"As I write these lines I look up and see Liam sprinting by, roaring, covered with mud and jelly. There's something about that boy, as my wife says, something calm, a grace mature far beyond his years; and while he can be the biggest rockhead ever born, and he runs like an old truck missing a wheel, and I have cleaned up far too many wedges of toast far-flung in petulance, I too have noticed an eerie grace in him, as if he is able to draw on a reserve tank of the stuff that most people can't summon. He calms people, I notice. He doesn't start fights, and although he's perfectly willing to poke his brother in the eye or pull his sister's hair when provoked, generally he breaks up fights, he defuses tension. Part of his charm is natural to any child but he seems to have a second gear that he brings to bear when needed; a grace suitable to need.

"When he was born, with his missing chamber, and we thought he might die any day, I loved him inarticulately, and raged at his Maker for making a broken boy, and many a night I sat rocking with him and thought about grace; what grace was this, to build a big pink boy to drive him through boyhood? A cruel gift of life and death at once. Now he is repaired for a while, a few years, a boyhood, before he needs a man's heart, and I have learned to shut my mouth and learn about grace: the deft grace of the doctors who edited him, the open grace of the thousand people who prayed for him in churches and temples and stupas and chapels and novenas, the grace with which he carries the body God gave him and Dave edited and surgeons carved in a way dreamed up by le docteur Francis Fontan.

"I rub the peachfuzzcrewcutted head of my boy when he wanders past me in the kitchen, and I hold him in my arms when we sit on the couch in the dark marveling at ogres and orcs, and I rub his back at night, cupping his round face in my hand, whispering Gaelic in his ears, holding his hand when we cross streets, rubbing his legs and feet when he cries at night from growing pains, feeling his bicep when he flexes to show me he is more powerful than his many heroes, because there is always a jolt of joy in the touch, even when I am furious at him; because when I touch him there he is, and somehow my body never forgets the fear of the loss of his body.
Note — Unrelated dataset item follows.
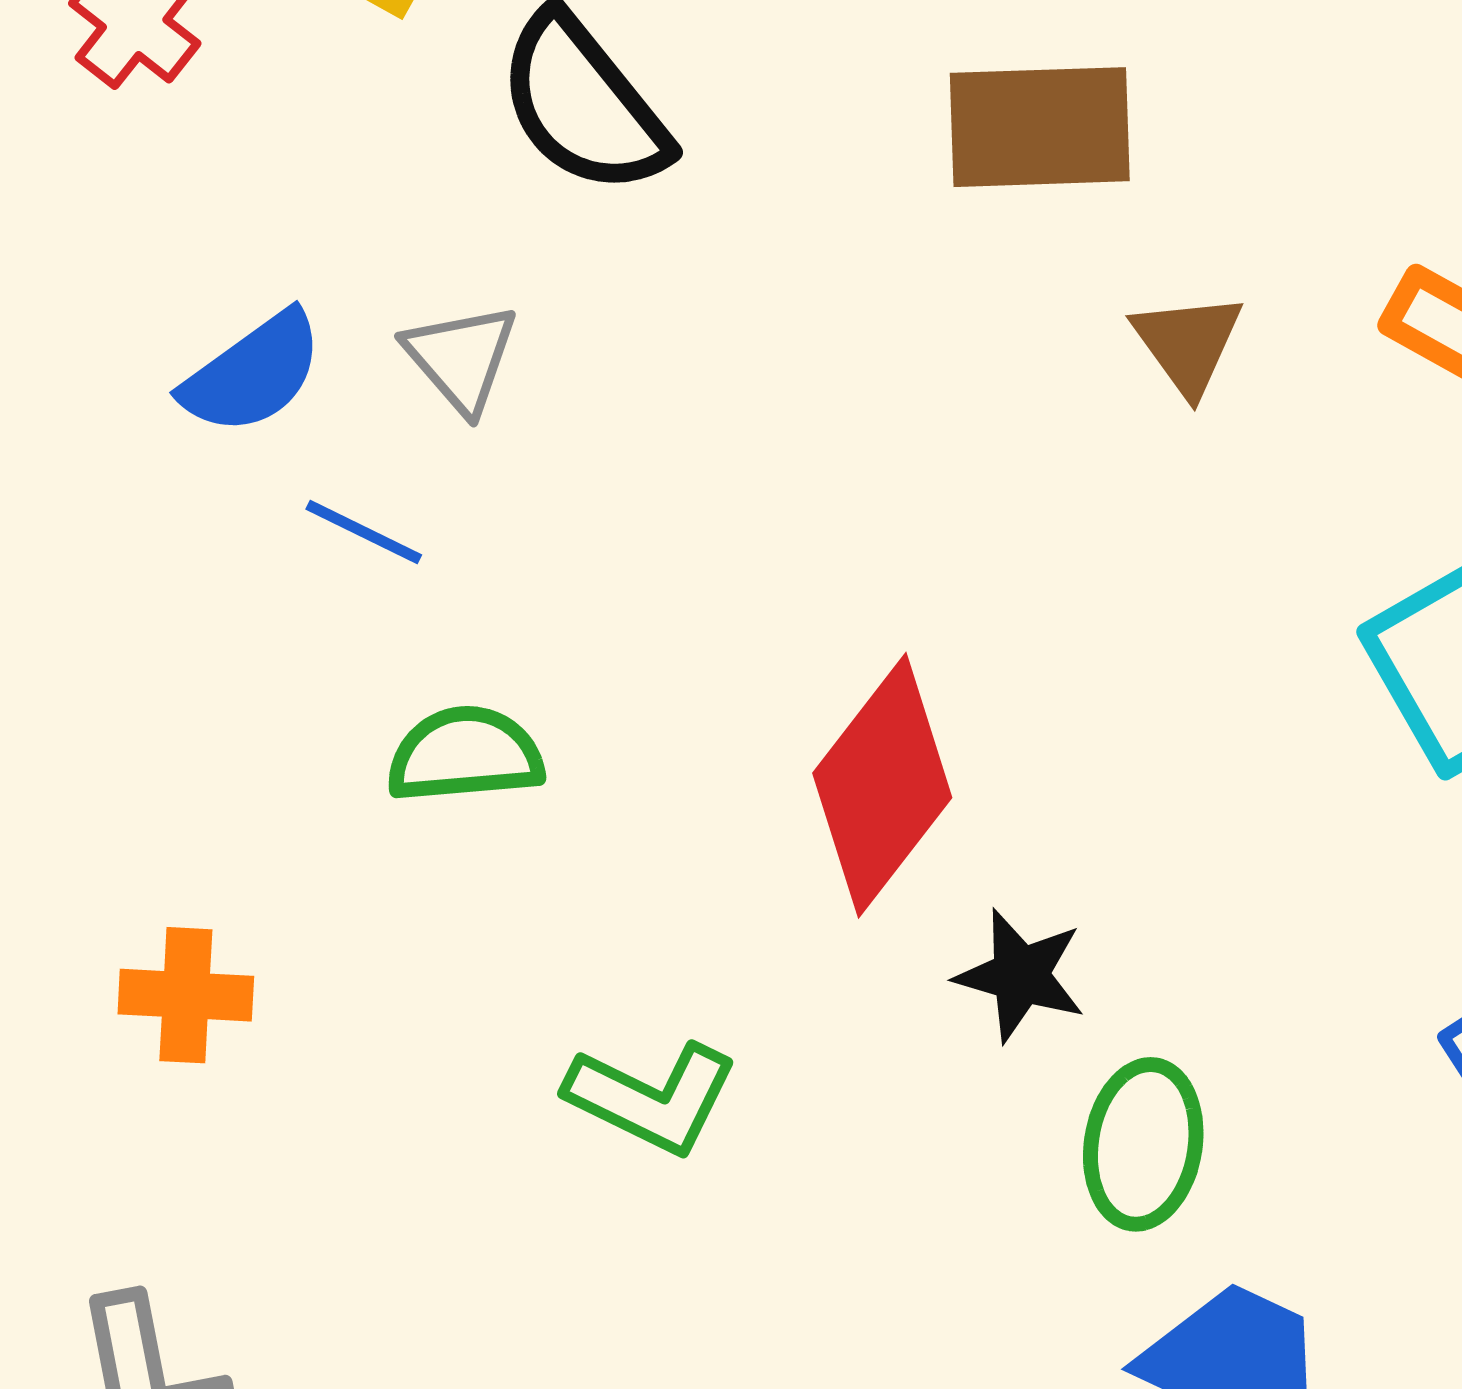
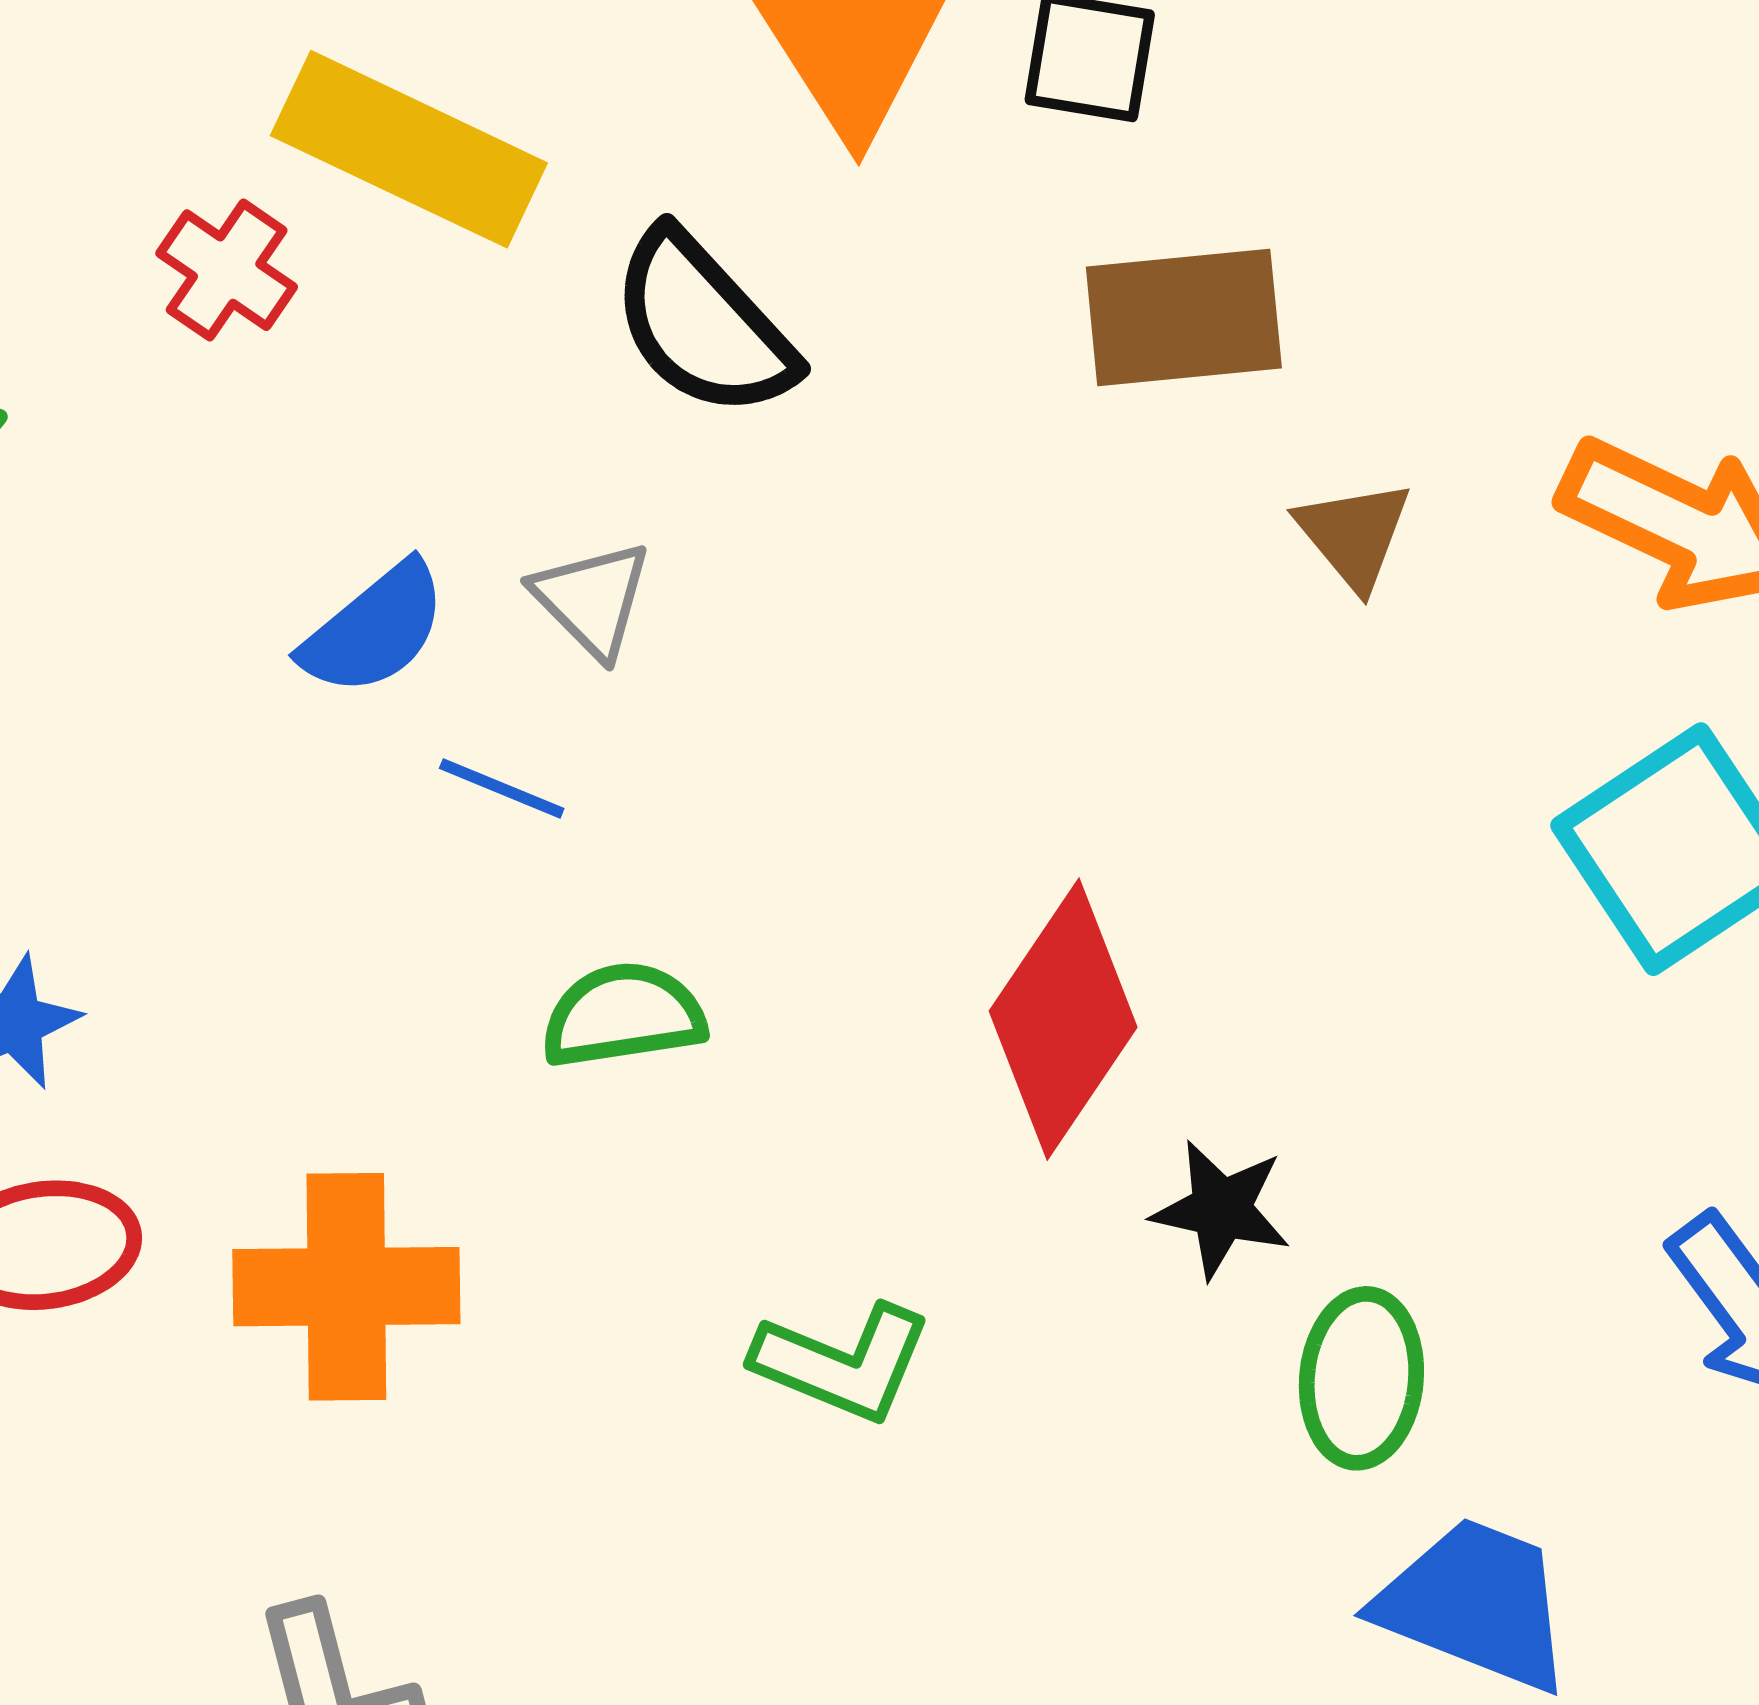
orange cross: (186, 995) -> (346, 1287), size x1.6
There's some kind of electric magnetic thing at play — an electric love in his heart and mine.

" 'Without touch, God is a monologue, an idea, a philosophy,' wrote the late great American mystic Andre Dubus. 'He must touch and be touched . . . in the instant of the touch there is no place for thinking, for talking; the silent touch affirms all that, and goes deeper: it affirms the mysteries of love and mortality.'

"To which I say amen and then amen and then again amen."